WORK TO BE COMPLETED:
Check each line of the entries for "総合学力記述模試" and report the ones that have it.

INFORMATION SHOWN START

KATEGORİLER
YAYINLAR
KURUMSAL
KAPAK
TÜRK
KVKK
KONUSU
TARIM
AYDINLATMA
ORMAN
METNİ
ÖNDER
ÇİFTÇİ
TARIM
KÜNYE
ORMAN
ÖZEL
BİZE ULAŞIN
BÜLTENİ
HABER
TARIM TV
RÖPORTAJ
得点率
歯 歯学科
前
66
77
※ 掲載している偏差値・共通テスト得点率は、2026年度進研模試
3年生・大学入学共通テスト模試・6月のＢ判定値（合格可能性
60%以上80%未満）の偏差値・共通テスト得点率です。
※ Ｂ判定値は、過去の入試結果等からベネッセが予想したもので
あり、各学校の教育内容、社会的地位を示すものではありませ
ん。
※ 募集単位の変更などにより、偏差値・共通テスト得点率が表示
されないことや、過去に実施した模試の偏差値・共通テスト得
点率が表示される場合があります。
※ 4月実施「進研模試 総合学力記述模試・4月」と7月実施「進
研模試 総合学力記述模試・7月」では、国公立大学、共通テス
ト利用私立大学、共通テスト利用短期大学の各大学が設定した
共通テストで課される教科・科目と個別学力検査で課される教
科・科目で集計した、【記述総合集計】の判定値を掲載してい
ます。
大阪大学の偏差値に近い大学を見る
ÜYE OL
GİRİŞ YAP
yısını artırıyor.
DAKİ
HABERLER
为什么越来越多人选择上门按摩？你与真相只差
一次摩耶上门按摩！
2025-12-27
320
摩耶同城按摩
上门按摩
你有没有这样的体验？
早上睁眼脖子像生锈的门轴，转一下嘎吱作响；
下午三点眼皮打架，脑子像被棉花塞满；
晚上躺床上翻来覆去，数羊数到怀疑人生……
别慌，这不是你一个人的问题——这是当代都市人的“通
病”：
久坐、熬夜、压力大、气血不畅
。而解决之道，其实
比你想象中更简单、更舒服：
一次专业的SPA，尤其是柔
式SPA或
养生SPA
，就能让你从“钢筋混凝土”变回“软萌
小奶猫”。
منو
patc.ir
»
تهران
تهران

INFORMATION SHOWN END

RESULT BELOW:
※ 4月実施「進研模試 総合学力記述模試・4月」と7月実施「進
研模試 総合学力記述模試・7月」では、国公立大学、共通テス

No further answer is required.